I started fermentation on 2022-09-08. I pulled it on 2022-09-13 because it seemed like the fermentation activity had slowed down a lot. Also because it smells incredible and ready to eat. I’m very surprised at the ‘focus’ of the smell. It doesn’t smell harmonious like kimchi, it really just smells of chili and garlic in the best way.

Separate the chilies from their brine and do not discard the brine. I made the sauce to taste, adding to the blender a little at a time. Here are the final measurements:

Ingredient Quantity
Fermented Fresno Chilies 238g
Distilled Water 500ml
Distilled Vinegar 125ml
Fermentation Brine 50ml

I blitzed that until almost completely homogenous, like 5 minutes in the Blendtec. First I tried passing this through my finest metal sieve and that left me with a chili water and a grit paste. I don’t currently have xanthan gum, which would probably add a lot of body to that chili water to make a pleasing sauce. Instead, I opted for adding the silt back because I needed something to improve the thickness. Over time this separates (which would also be mitigated by xanthan gum), but a shake ties it all back together.

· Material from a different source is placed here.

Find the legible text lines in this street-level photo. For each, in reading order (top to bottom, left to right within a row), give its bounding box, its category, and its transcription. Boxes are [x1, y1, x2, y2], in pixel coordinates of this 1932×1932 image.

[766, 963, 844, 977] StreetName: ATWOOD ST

After I got the consistency I wanted, I bottled it up. I took care to leave some headroom in the bottles and wiped the neck where the seal would form. Then I heated a 140ºF sous vide bath and left them in for two hours. There are lots of recommendations about reducing pH for shelf stability, but I opted for pasteurization because I’ve had very good luck with the technique for pickling and shelf stability.

My wife likes a couple drops, and I could easily use a third of a bottle on a meal. The brine is also a star, salty and spicy.

Inspired by:

Next Batch

Ingredient Quantity
Fresno Chilies 222g
Cayenne Chilies 25g
White Peach 318g
Red Onion 200g
Carrot 145g
Orange Bell Pepper 115g
Garlic 30g
Distilled Water See Notes

 

I followed the Noma method but went for a 3% salt content. I added all of the veggies to the crock and added water until they were all submergible. That weighed 1833g which necessitates 55g of salt.

I poured all that out in a bowl and mixed the salt in thoroughly. Putting all that back in the crock, I weighed it down with the water bag trick. I gave it 10 days, then strained, and blended to taste with vinegar and brine.

My scientific rigor fell off with the finishing, but because I’m pasteurizing I don’t need to pay attention to shelf stable pH.